▸ Zu bearbeitende Aufgaben:
1. Worauf wird es laut dem Text über den Fahrradunfall mit einem spezialisierten Anwalt eher hinauslaufen, und warum?
2. Führe den Text über den Fahrradunfall im Anschluss an seinen letzten Satz fort.

▸ Zu lesender Text:
------------------------

Bei der Befragung im Krankenhaus gab B an, A sei beim Abbiegen in sie hineingefahren. So wäre es zum Unfall gekommen. Laut Polizeibericht steht A als Schuldige da.
Das steht so im Polizeibericht? Oder wird da eventuell nur widergegeben, was B unter Alkoholeinfluss über A gesagt hat? Ist ja oft so, dass immer der andere schuld ist.
So ist der Stand der Dinge. Nun stellt sich für beide folgend Frage:
Wie kann diese Situation rechtlich geklärt werden, dass beide relativ „glimpflich“ herauskommen?
Glimplich ist relativ. Am glimpflichsten wird es sicher mit einem auf solche Fälle spezialisierten Anwalt abgehen. Es wird aber eher auf die Suche nach formellen Fehlern usw. hinauslaufen. Denn an den Fakten Unfall, Fahrerflucht und Alkohol ist wohl wenig zu deuteln.
Für beide Seiten ist es nicht von Vorteil, als Schuldiger dazustehen, da ein Eintrag ins Führungszeugnis o.ä. aus beruflicher Sicht nicht sehr „wünschenswert“ ist.
Was glaubst Du was Opfer von alkoholisierten Fahrenden alles als unvorteilhaft und wünschenswert ansehen? Naja, der Anwalt wird auch Tipps geben, wie man sich äußert und wie nicht. Gerade auch für eine drohende MPU kann die Einstellung zu dem Ganzen noch ganz wichtig werden.
Beide sind sich nicht mehr ganz sicher, wie der Unfall wirklich entstanden ist. Die Aussage von B scheint mehr eine im Schockzustand und unter Alkoholeinfluss gemachte Angabe zu sein.
Da könnte was dran sein. Das Schadensbild und Zeugenaussagen können dann die Darstellung unterstützen oder widerlegen oder auch nichts bringen.
Nun habe ich folgende Fragen zu dieser Situation:
- Mit welcher Strafe haben beide zu rechnen?
Also bei A fällt mir spontan Fahrerflucht ein. Wenn da ebenfalls der Pegel gemessen wurde, in Abhängigkeit von dessen Höhe sicher auch noch mehr.
Für B sieht es bei 1,7 Promille schon allein deswegen schlecht aus, dass sie damit überhaupt mit dem Fahrrad gefahren ist. Fahrverbot von einem halben bis 5 Jahren, Punkte und Bussgeld bzw. Geldstarfe sind wohl das Minimum. Bei Kraftfahrern ist bei diesem Pegel auch schon ohne Unfall eine MPU fällig und der Führerschein weg. Ich möchte fast wetten, dass es bei Alkohol mit Unfall auch bei Radfahrern so ist.
- Wie ist die Situation im Verkehrsrecht? Beim Autofahren zählt ja meistens auch: Wer hinten drauffährt hat Schuld. Zählt das auch im „Radverkehr“?

------------------------

▸ Angezeigte Informationen:

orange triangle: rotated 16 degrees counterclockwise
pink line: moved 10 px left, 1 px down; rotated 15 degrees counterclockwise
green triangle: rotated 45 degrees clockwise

------------------------

▸ Erwartete Ergebnisse:
1. Es wird eher auf die Suche nach formellen Fehlern hinauslaufen, denn an den Fakten Unfall, Fahrerflucht und Alkohol ist wohl wenig zu deuteln.

2.
Im Prinzip ja. Aber wie immer gibt es Ausnahmen. Wer besoffen plötzlich sinnlos bremst, und es rauscht jemand drauf, hat da schlechte Karten. Im hier beschriebenen Fall, ist ja auch niemand drauf gefahren? Sondern es wurde nebeneinander gefahren? Da könnte man argumentieren, dass da sogar ohne gegenseitigen Kontakt ganz plötzlich die Fahrbahn angesprungen kam oder auch beide ineinander gefahren sind. Ursache für den Unfall ist dann eben die Fahruntüchtigkeit infolge des Alkohols. an dem ist dann meist der Trinkende schuld.
- Ist es rechtens, dass die Polizei während der Behandlung im Behandlungszimmer anwesend ist und währenddessen die Befragung durchführt ???
Ja, wobei ich mir gerade Befragung während einer Zahnbehandlung als wenig hilfreich vorstelle. Bei einer Vernehmung wäre das vielleicht wieder was anderes. Das wäre ein Thema für den Anwalt, der sich anhand der Akten ein Bild davon machen kann. Das sind manchmal Haarspaltereien. Blöd ist ganz klar, dass der Alkoholpegel die Zunge gelockert hat und die Frage, ob man sich äußern wolle, bejaht hat.
4.Kann man diese Situation durch beidseitiger Aussagen so darstellen, dass kein Schuldiger feststeht und „nur“ eine Geldbuße ansteht.
Nö. An den Fakten Fahrerflucht und Alkoholfahrt kann man dadurch nichts mehr drehen. Da werden mit hoher Wahrscheinlichkeit Geldstrafen, Punkte und Fahrverbot/Führerscheinentzug drohen.
- Kann B die damalige Aussage einfach zurücknehmen bzw. korrigieren?
Ja. Die Frage wird sein, wie das im Zweifel ein Staatsanwalt/Richter würdigt. Wenn der Führerschein in Gefahr ist, neigen viele zu Schutzbehauptungen und Gedächtnisverlust. Der Anwalt wird wissen, was die höhere Erfolgsaussicht verspricht. Das kann neben nichts sagen eben auch Kooperation und Reue zeigen sein. Selbstmitleid würde ich auf jeden Fall als kontraproduktiv sehen.
- Welche Auswirkung hat es, wenn B die Aussage dahin „korrigiert“ das sie selbst die „Kurve geschnitten“ hat und A deshalb in sie reingefahren ist.
Dann würde B ja quasi zugeben, dass sie unter Alkoholeinfluss einen Unfall verursacht hat? Würde also im Zweifel für B nicht wirklich etwas bringen, sondern nur die Schuld bekräftigen. Und bei dem Pegel ist der Ermessenspielraum auch nur noch äußerst gering.
- Wie groß ist die Chance, dass der Atemalkoholtest von 1,7% durch eine Blutentnahme auf unter 1,5% korrigiert wird? (zwischen beiden Test lagen ca. 30min)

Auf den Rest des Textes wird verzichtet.